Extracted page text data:
%%

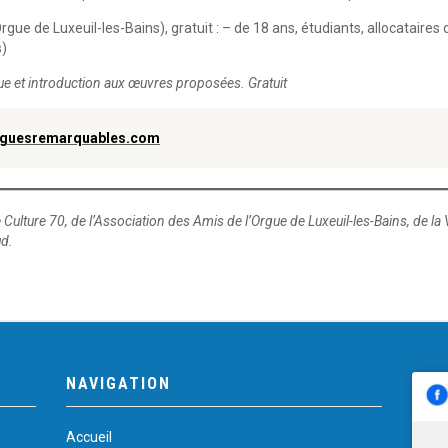
Orgue de Luxeuil-les-Bains), gratuit : – de 18 ans, étudiants, allocatair
s)
gue et introduction aux œuvres proposées. Gratuit
rguesremarquables.com
ulture 70, de l’Association des Amis de l’Orgue de Luxeuil-les-Bains, de la Vil
ud.
NAVIGATION
Accueil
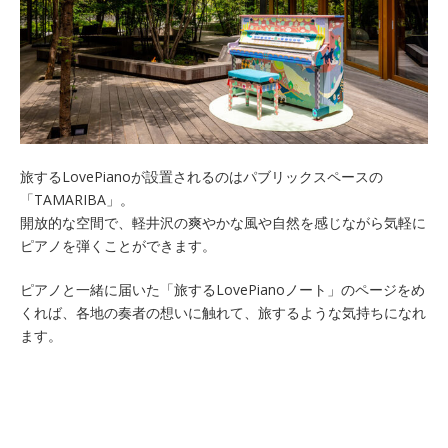
旅するLovePianoが設置されるのはパブリックスペースの
「TAMARIBA」。
開放的な空間で、軽井沢の爽やかな風や自然を感じながら気軽に
ピアノを弾くことができます。
ピアノと一緒に届いた「旅するLovePianoノート」のページをめ
くれば、各地の奏者の想いに触れて、旅するような気持ちになれ
ます。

%%

Work task
Your task is to reproduce exactly the lines that begin with the one containing "旅するLovePianoが設置されるのはパブリックスペースの" and continue to the end of the data, both ends included.

Reply to the task
旅するLovePianoが設置されるのはパブリックスペースの
「TAMARIBA」。
開放的な空間で、軽井沢の爽やかな風や自然を感じながら気軽に
ピアノを弾くことができます。
ピアノと一緒に届いた「旅するLovePianoノート」のページをめ
くれば、各地の奏者の想いに触れて、旅するような気持ちになれ
ます。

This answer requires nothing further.